Его же хату немцы сожгли. Он перевел жену, тетку Арину, жить к матери, на муззелевскую усадьбу. Но с прабой Ириной тяжело было, она все время плакала после потери Алексея Федоровича, мужа. Решили тогда, что при первой же возможности дядя Семен отстроит свою хату, вернет назад жену и заберет к себе мать. Так он после войны и сделал.

Ну, мы там и ездили из села в село... Из одного села местные полицаи выгонят, мы в другое едем. Потом из другого выгонят, мы новое ищем... Немцы издали приказ, что эвакуирующиеся не должны оставаться на одном месте дольше суток. Вот этим мы и пользовались.

Потом остановились в одном из сел — устали ездить, да и село казалось спокойным. Приютил нас дядька по фамилии Гаркуша, сад у него был вишневый, молодой и густой. Это сентябрь, еще листья не осыпались. Мы там две свои телеги поставили, а сами под ними жили, спали на земле.

Вот расспроси у Коли Душкина[44], как мы там жили, он с нами был.

Так вот спать под телегами, на земле, в сентябре уже холодно. Ночи тоже холодные... Мы там перемерзали, не дай бог!

Но вот и тут та же история — приходят староста села и начальник полиции.

— Кто вы? Что за люди?

— Так и так, — ему говорим.

— Почему вы здесь стоит? Вы должны ехать дальше.

Мы — сюда-туда... Он продолжает:

— Короче, чтобы через полчаса вашего духу тут не было, иначе приведем конвой.

Но мы так устали ездить! Я не выдержал и говорю:

— Дядя, дорогой, ну мы же свои люди, ей-богу. Вы же такой, как и мы... В смысле, вы тоже русский человек. Сегодня мы в таком положении, а завтра вы в таком окажетесь. Вы же должны нас понять. Мы устали очень!

— Я вас понимаю, — приложил он ладонь к груди. — Но, если я не буду исполнять приказ, так меня первым расстреляют, а потом вас.

— Так что вы нам посоветуете? Подскажите, если понимаете.

— Не стойте партизанским отрядом.
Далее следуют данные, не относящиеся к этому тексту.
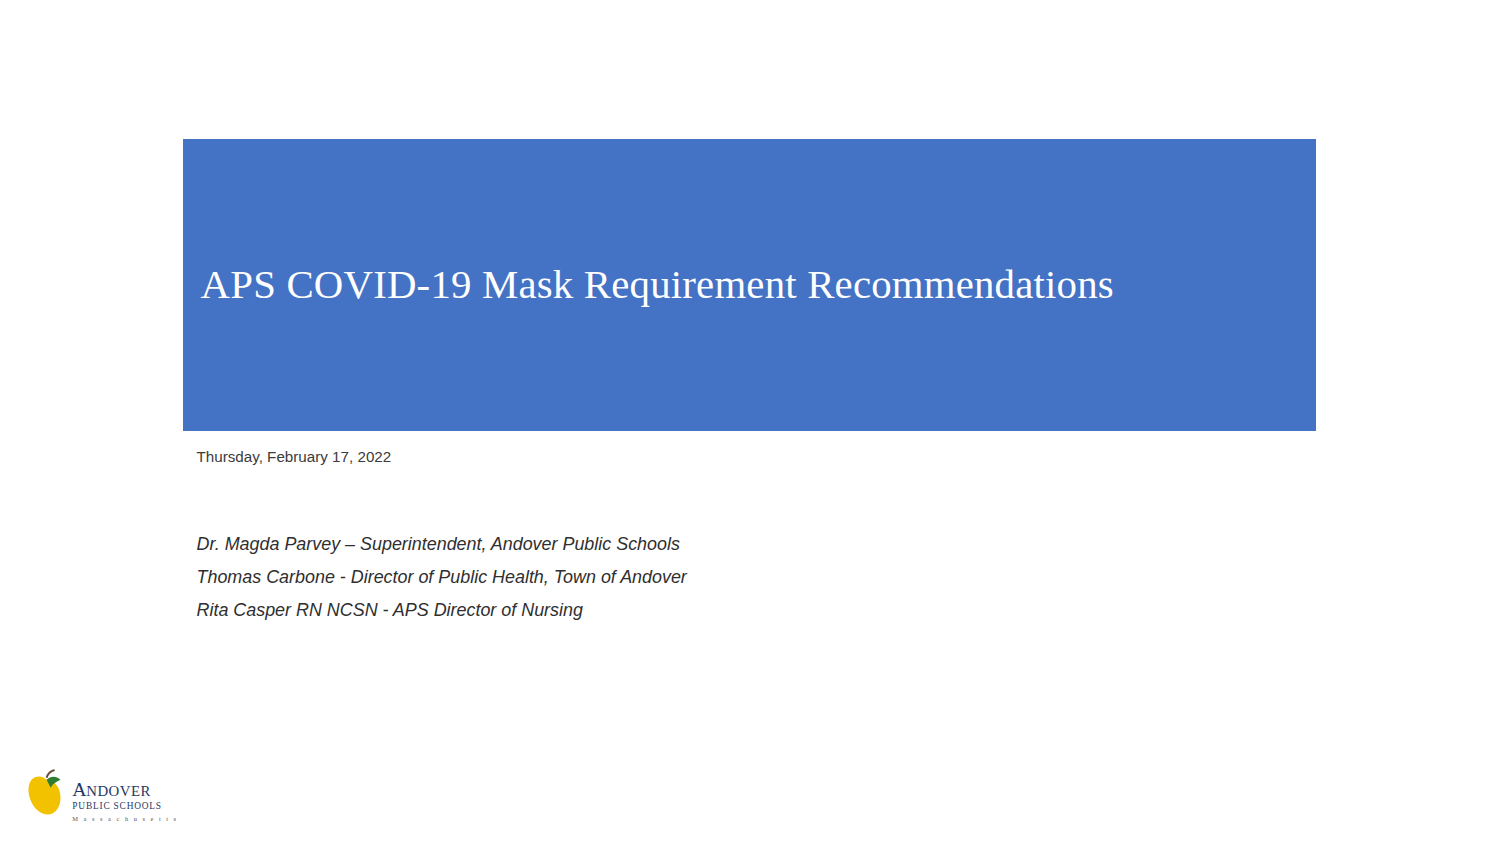APS COVID-19 Mask Requirement Recommendations
Thursday, February 17, 2022
Dr. Magda Parvey – Superintendent, Andover Public Schools
Thomas Carbone - Director of Public Health, Town of Andover
Rita Casper RN NCSN - APS Director of Nursing
A NDOVER PUBLIC SCHOOLS M a s s a c h u s e t t s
Сдайте лошадей в колхозную конюшню или поставьте туда на содержание. Договоритесь там. И разойдитесь по хатам, вроде вы местные жители. Пока что у нас мужчин еще не эвакуируют.

Мы обрадовались! И последовали его совету — разошлись по людям, кто мог взять нас к себе. Я попал к женщине, которая жила у Гаркуши, во второй половине его хаты. Звали ее Надежда. Это была его дальняя родственница, беженка из Запорожья. Муж ее был на фронте. Сама она там прокормиться не могла, а тут вязала белые женские шали и продавала. Она занимала во второй половине одну комнату, а других две пустовало. С нею был мальчик лет 7-ми.

Очень правдоподобно получалось, что я местный.

И так каждый из нас устроился. Например, тот самый Нинкин Максим Сулима... — его одна доярка к себе взяла, кто-то другой пошел к Матрене — двоюродной сестре этой Надежды, она жила с Гаркушей по соседству. Ну, разошлись мы, распылились среди местных жителей.